Georgie tells women with endometriosis-like pain to monitor it carefully. When presenting your findings to a physician, “you have to be crystal clear in describing the symptoms. Know how to talk about what’s happening,” she says. “Schedule a specific pelvic exam to talk about your pain. Don’t make that conversation part of your annual exam.”
She also urges women to reach out to members of the endometriosis community. She calls them “the most powerful advocacy group I've ever seen.”
“If your doctor is dismissing [your symptoms] or just wants to give you a prescription for a quick fix, question it, or at least know your options,” Georgie advises. “If you opt for surgery, make sure you ask your surgeon how many endo excisions they’ve done before and if they have experts to consult if the endometriosis has grown to other parts of your body.”

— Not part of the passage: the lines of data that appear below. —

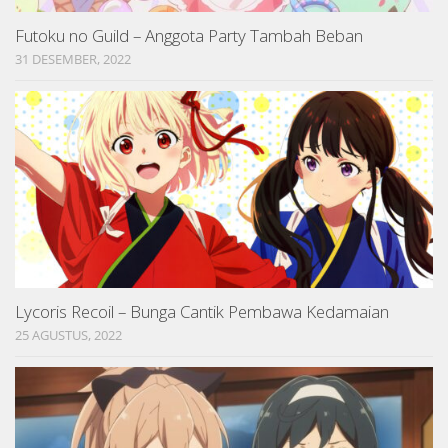
Futoku no Guild – Anggota Party Tambah Beban
31 DESEMBER, 2022
Lycoris Recoil – Bunga Cantik Pembawa Kedamaian
25 AGUSTUS, 2022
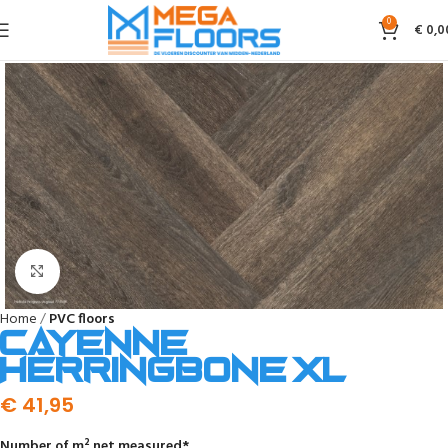
0
€
0,0
Click to enlarge
Home
PVC floors
Cayenne
Herringbone XL
€
41,95
Number of m² net measured
*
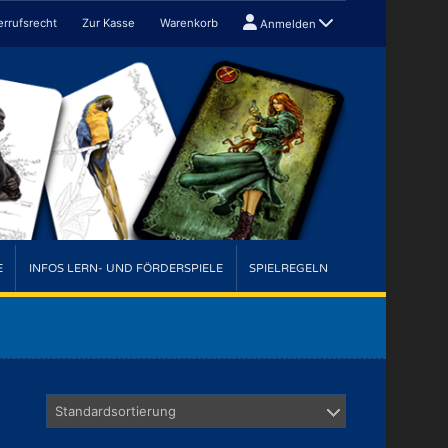
rrufsrecht
Zur Kasse
Warenkorb
Anmelden
E
INFOS LERN- UND FÖRDERSPIELE
SPIELREGELN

Endometriosis pain is often described as a sharp, stabbing sensation that can be debilitating. It may feel like intense cramping, deep pelvic pressure, or shooting pains that worsen during menstruation.
Other conditions that can mimic endometriosis pain include adenomyosis and fibroids.
Differentiating between endometriosis and painful periods can be challenging. Key indicators of endometriosis include pain during intercourse and heavy menstrual bleeding. If period pain interferes with your daily life, talk to your doctor or healthcare team.